WORK TO COMPLETE
Return every line of the items below word for word, leaving out the pictures.

— Start of RAW RECORDS —

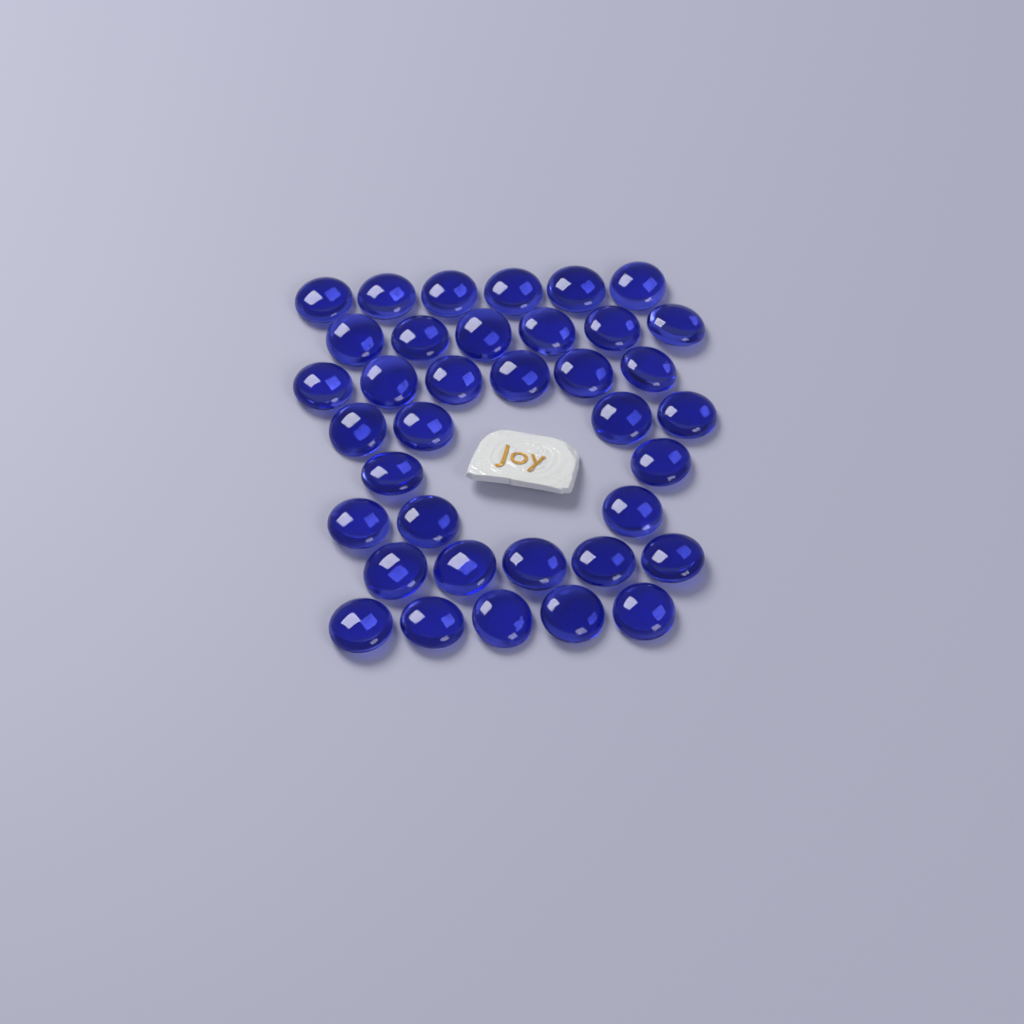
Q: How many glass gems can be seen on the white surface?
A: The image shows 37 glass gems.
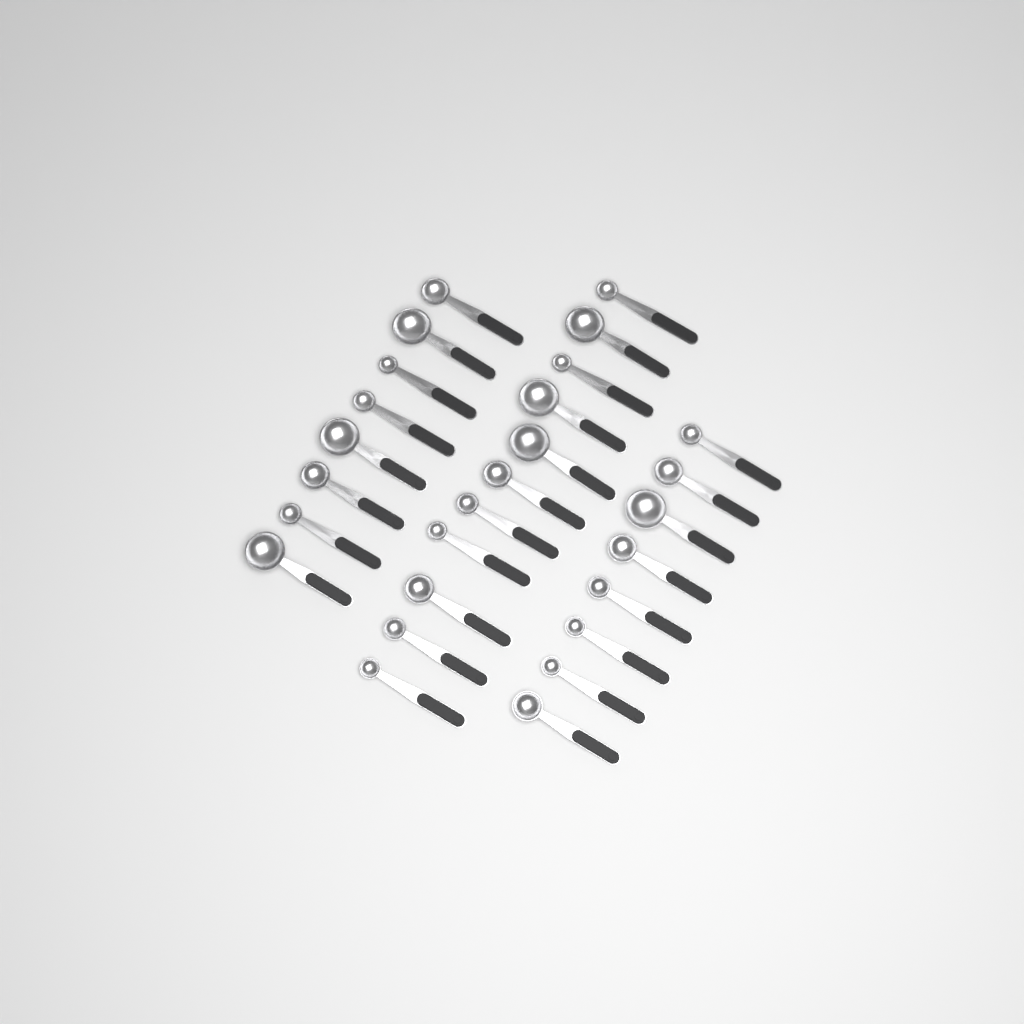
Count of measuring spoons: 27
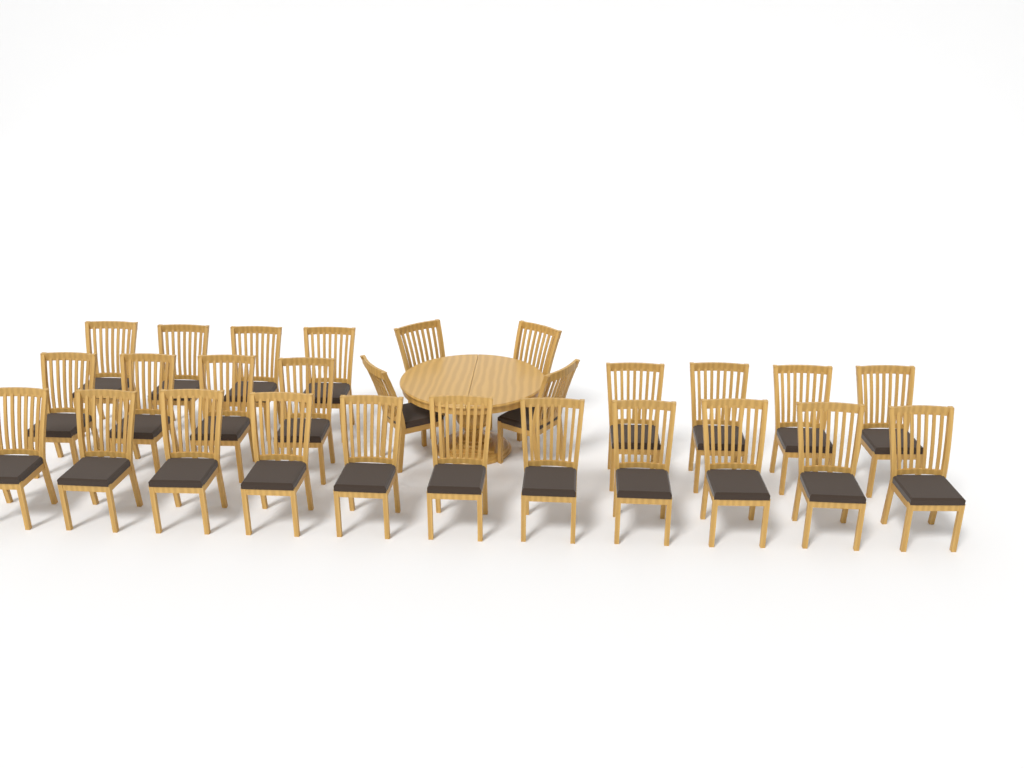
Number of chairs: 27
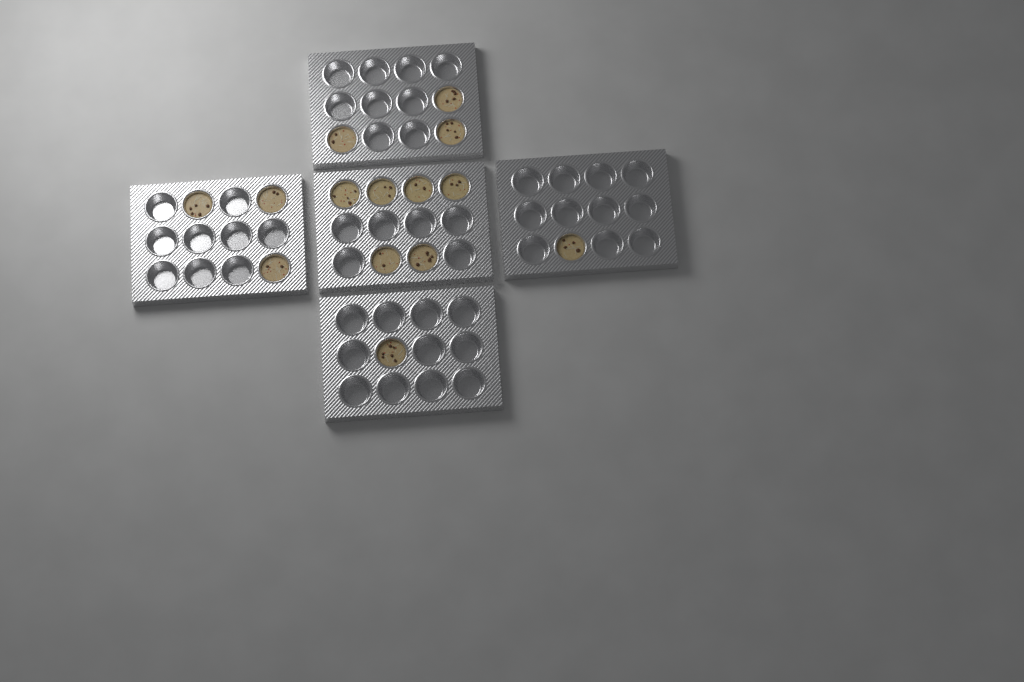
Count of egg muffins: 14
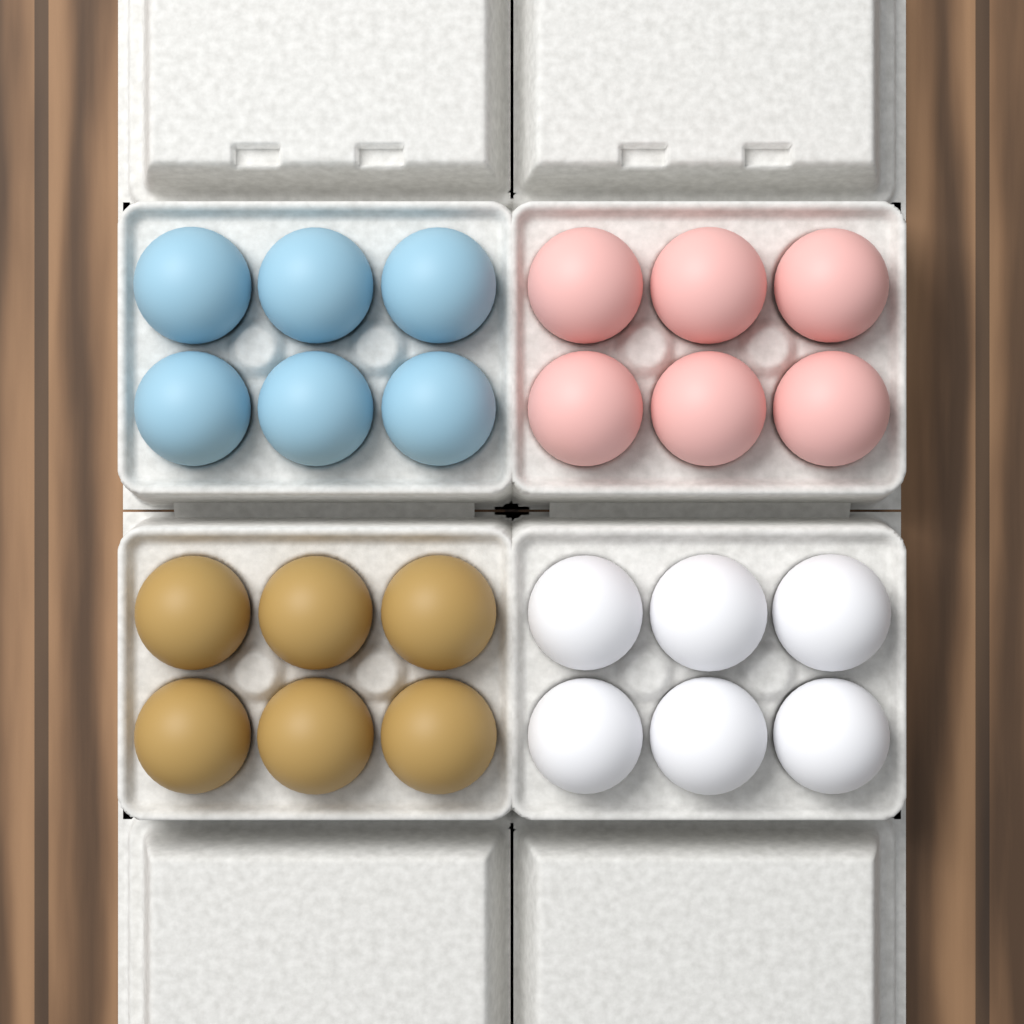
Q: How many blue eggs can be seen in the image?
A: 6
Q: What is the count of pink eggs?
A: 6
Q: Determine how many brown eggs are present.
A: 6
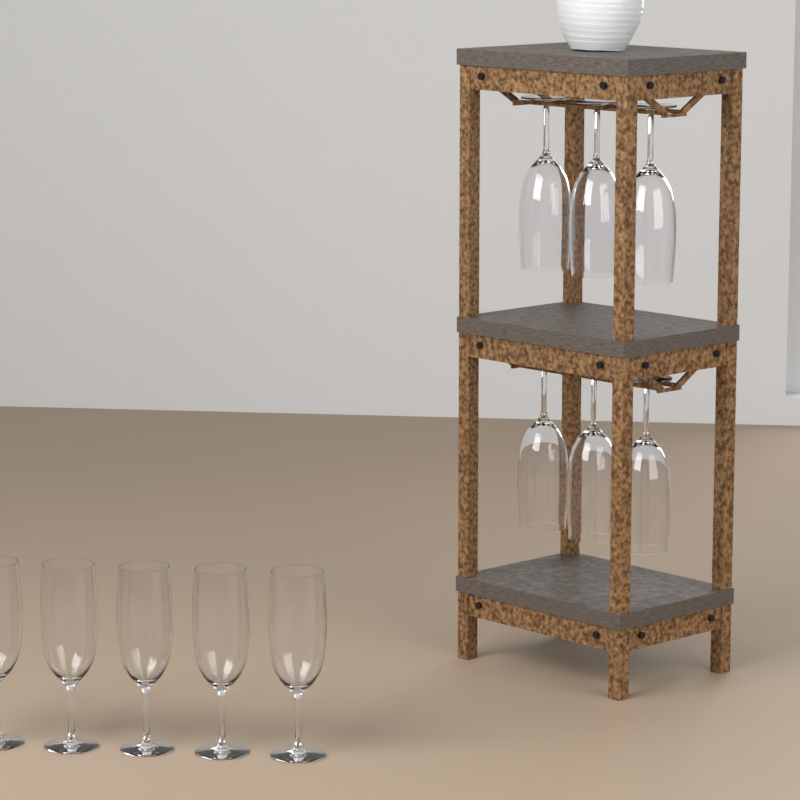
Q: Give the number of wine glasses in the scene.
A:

— End of RAW RECORDS —

EXERCISE ANSWER
Q: How many glass gems can be seen on the white surface?
A: The image shows 37 glass gems.
Count of measuring spoons: 27
Number of chairs: 27
Count of egg muffins: 14
Q: How many blue eggs can be seen in the image?
A: 6
Q: What is the count of pink eggs?
A: 6
Q: Determine how many brown eggs are present.
A: 6
Q: Give the number of wine glasses in the scene.
A:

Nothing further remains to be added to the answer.